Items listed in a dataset
# # # # #
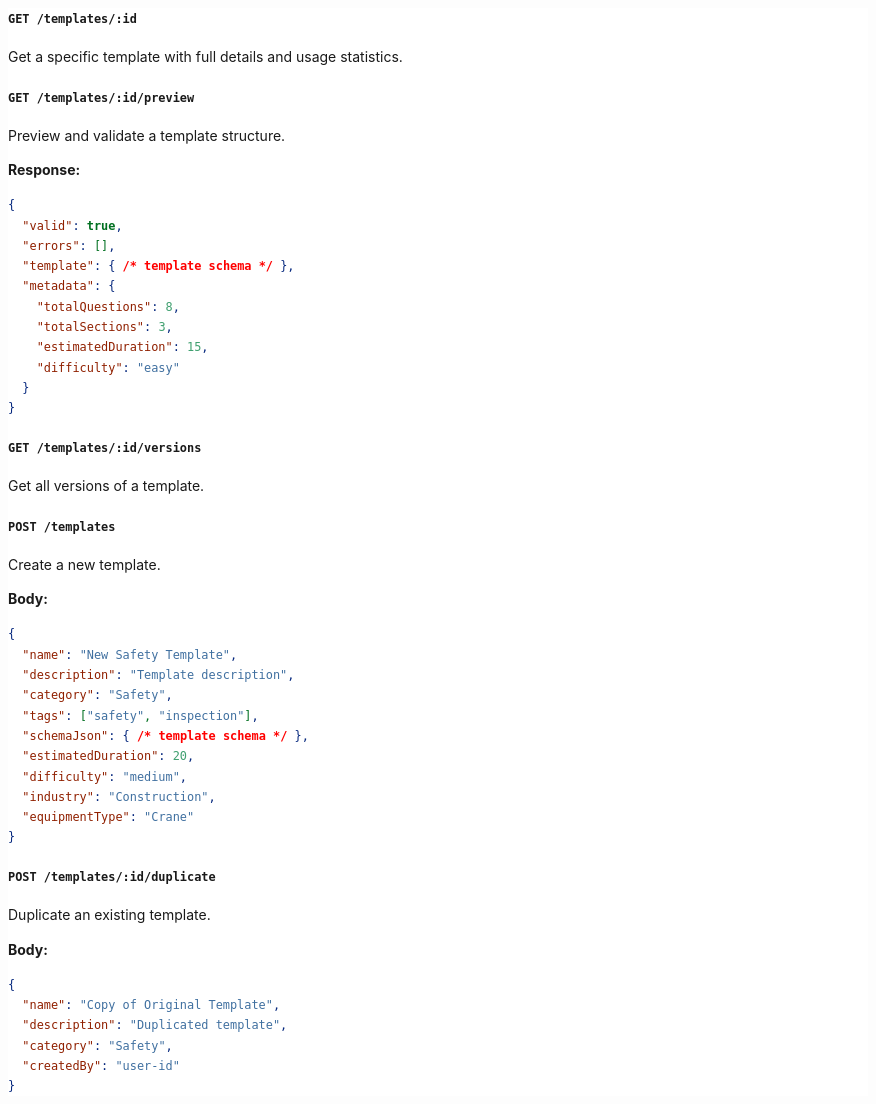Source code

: #### `GET /templates/:id`
Get a specific template with full details and usage statistics.

#### `GET /templates/:id/preview`
Preview and validate a template structure.

**Response:**
```json
{
  "valid": true,
  "errors": [],
  "template": { /* template schema */ },
  "metadata": {
    "totalQuestions": 8,
    "totalSections": 3,
    "estimatedDuration": 15,
    "difficulty": "easy"
  }
}
```

#### `GET /templates/:id/versions`
Get all versions of a template.

#### `POST /templates`
Create a new template.

**Body:**
```json
{
  "name": "New Safety Template",
  "description": "Template description",
  "category": "Safety",
  "tags": ["safety", "inspection"],
  "schemaJson": { /* template schema */ },
  "estimatedDuration": 20,
  "difficulty": "medium",
  "industry": "Construction",
  "equipmentType": "Crane"
}
```

#### `POST /templates/:id/duplicate`
Duplicate an existing template.

**Body:**
```json
{
  "name": "Copy of Original Template",
  "description": "Duplicated template",
  "category": "Safety",
  "createdBy": "user-id"
}
```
# # # # #
Task item: Would you copy the records word for word, without any of their pictures?

Completed task:
Source code

: #### `GET /templates/:id`
Get a specific template with full details and usage statistics.

#### `GET /templates/:id/preview`
Preview and validate a template structure.

**Response:**
```json
{
  "valid": true,
  "errors": [],
  "template": { /* template schema */ },
  "metadata": {
    "totalQuestions": 8,
    "totalSections": 3,
    "estimatedDuration": 15,
    "difficulty": "easy"
  }
}
```

#### `GET /templates/:id/versions`
Get all versions of a template.

#### `POST /templates`
Create a new template.

**Body:**
```json
{
  "name": "New Safety Template",
  "description": "Template description",
  "category": "Safety",
  "tags": ["safety", "inspection"],
  "schemaJson": { /* template schema */ },
  "estimatedDuration": 20,
  "difficulty": "medium",
  "industry": "Construction",
  "equipmentType": "Crane"
}
```

#### `POST /templates/:id/duplicate`
Duplicate an existing template.

**Body:**
```json
{
  "name": "Copy of Original Template",
  "description": "Duplicated template",
  "category": "Safety",
  "createdBy": "user-id"
}
```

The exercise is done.